Not So Complicated
Alisson Sombredero, MD, offers to physicians compelling approaches to HIV care
by Chael Needle
Alisson Sombredero, MD, is more than two months into her fellowship and couldn’t be more pleased: “It’s fantastic. I’ve learned so much and I have already been exposed to so many cases, so it’s been amazing.” Awarded a 2012 Minority Clinical Fellowship by the HIV Medicine Association (HIVMA), she has been paired with two mentors at the University of California in San Francisco (UCSF) and Oakland’s East Bay AIDS Center (EBAC).
Since first being inspired to pursue the field of HIV/AIDS at her alma mater, Universidad de la Sabana Medical school, Dr. Sombredero has gone on to complete a clinical internship in HIV medicine in Spain and to work as a physician in Colombia, where she provided services to the rural communities of Tumaco and Cali on the Pacific coast, supervised research, and spearheaded health campaigns against leishmaniasis and syphilis/HIV co-infection, among other accomplishments. Completing her residency training program at Highland Hospital in Oakland, she worked primarily with Latino immigrant patients and became attuned to the benefits of culturally tailored care as well as the need for more HIV awareness and knowledge about medication adherence among this patient population.
About twelve years ago, when she was in medical school in Bogota and practicing internal medicine, Dr. Sombredero first felt inspired to learn more about AIDS when she had to deliver the news of a positive diagnosis to the previously non-infected partner in a serodiscordant couple.
“They were a gay couple and I was thinking to myself, ‘If it happened to me, I would hate this person for doing this to me,’” she explains. “Then I told the couple that the other partner was also infected. And I was absolutely amazed about what I saw because they cried and they hugged each other and they said, ‘You know, we are together. We’re going to be together forever and we’re going to be supportive to each other.
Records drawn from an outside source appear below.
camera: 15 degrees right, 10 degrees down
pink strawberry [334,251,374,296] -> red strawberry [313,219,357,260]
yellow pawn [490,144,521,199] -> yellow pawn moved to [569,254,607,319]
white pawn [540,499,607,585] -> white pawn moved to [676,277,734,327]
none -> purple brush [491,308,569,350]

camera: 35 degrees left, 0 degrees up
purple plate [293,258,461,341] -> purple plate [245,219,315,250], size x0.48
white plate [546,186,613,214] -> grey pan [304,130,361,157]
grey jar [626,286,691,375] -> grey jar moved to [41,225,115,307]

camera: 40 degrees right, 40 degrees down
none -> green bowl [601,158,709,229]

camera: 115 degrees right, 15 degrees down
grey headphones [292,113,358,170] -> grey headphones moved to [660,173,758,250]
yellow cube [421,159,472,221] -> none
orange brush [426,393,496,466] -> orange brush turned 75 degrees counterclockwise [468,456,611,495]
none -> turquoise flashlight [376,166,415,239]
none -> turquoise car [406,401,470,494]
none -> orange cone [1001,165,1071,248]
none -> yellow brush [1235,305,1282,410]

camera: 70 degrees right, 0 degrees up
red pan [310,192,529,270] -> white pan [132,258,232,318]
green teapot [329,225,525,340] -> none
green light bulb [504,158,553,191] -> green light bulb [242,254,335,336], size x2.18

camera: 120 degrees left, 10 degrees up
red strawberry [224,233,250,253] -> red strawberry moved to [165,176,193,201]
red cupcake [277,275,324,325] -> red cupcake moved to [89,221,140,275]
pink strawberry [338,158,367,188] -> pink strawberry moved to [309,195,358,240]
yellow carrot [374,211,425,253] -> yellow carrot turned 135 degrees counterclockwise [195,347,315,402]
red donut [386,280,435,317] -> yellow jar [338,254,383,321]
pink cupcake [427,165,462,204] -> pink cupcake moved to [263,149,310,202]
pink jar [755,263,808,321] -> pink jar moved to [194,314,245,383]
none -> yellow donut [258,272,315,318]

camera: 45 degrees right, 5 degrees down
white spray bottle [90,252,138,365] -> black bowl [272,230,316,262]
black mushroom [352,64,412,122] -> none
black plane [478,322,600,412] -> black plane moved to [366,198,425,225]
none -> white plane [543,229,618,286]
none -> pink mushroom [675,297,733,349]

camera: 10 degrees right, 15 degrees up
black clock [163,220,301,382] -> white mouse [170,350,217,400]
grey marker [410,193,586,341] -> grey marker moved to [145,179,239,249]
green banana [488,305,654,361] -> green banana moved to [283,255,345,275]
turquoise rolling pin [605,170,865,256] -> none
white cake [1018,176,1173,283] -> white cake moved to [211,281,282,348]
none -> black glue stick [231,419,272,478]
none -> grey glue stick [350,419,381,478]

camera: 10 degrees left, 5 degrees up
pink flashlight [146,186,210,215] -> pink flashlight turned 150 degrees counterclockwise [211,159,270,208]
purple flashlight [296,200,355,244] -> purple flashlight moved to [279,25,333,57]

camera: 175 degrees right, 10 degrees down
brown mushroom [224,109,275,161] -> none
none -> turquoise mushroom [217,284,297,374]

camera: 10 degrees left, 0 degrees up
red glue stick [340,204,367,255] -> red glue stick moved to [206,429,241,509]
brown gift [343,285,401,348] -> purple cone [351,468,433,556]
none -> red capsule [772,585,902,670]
It doesn’t matter what happened before.’ That made me definitely pursue taking care of HIV patients. They are absolutely amazing; they are fun to work with. They are usually younger and have a lot of goals in their lives and that makes the work…so much more exciting.”
The fellowship has also given her an opportunity to educate other primary care physicians about HIV/AIDS, and she has found that physicians, especially interns, are receptive. Primary care physicians often defer HIV-positive patients to specialists, fearing that HIV is not in their wheelhouse. Says Dr. Sombredero: “I understand [this attitude] because they haven’t had exposure to [HIV] patients, so they really don’t know how to treat them or how to approach them. They feel that HIV is a really complicated field, but actually it’s not. It’s not so easy, but it’s not so complicated!”
Overcoming one’s fear and knowing about the resources available to patients is one way that physicians can make a dent in the disproportionate burden of the impact of AIDS on Latino and other underserved communities, says Dr. Sombredero. “Physicians need to test for HIV. Usually in a primary care setting, if patients come in with an STD the physicians may think about [HIV testing] but it’s not part of primary care yearly testing.”
Being a compassionate physician is another: “African-American and Latino communities have a lot of stigma about HIV and these patients are usually very isolated. They are depressed. They are ashamed. And I think the system also contributes to that. It doesn’t help them because doctors are not very well educated about how to approach the patient and how to help the patient.”
When it comes to HIV awareness and treatment awareness among members of a diverse Latino population, cultural sensitivity is just as important for physicians to hone. “Tailoring the communication to the culture would be key because the patient won’t feel so ashamed and they can start conducting awareness, for example with youth, when they go for physical exams. They can raise awareness, talk about condom use and risk factors in a nice, polite way but also in a realistic way so that they can break the stigma.”
Alisson Sombredero hopes that the fellowship will allow her to continue on as an HIV specialist and focus on HIV patients and care, “but also to explore what has been happening with the HIV Latino community in the area and research the smaller organizations in the Bay Area and bring that knowledge to a Latino clinic,” she says. “One of my projects is creating a Latino clinic at UCSF and also at EBAC. And it’s happening. Little by little I’ve been getting Latino patients. But I want to approach the community and see which other tools I can [gather] to make it a better and friendlier place for the Latino community to come and receive care, as well as break the stigma and increase awareness of HIV.”
Chael Needle interviewed Natasha Travis, MD, another HIVMA Minority Clinical Fellow, for the September issue.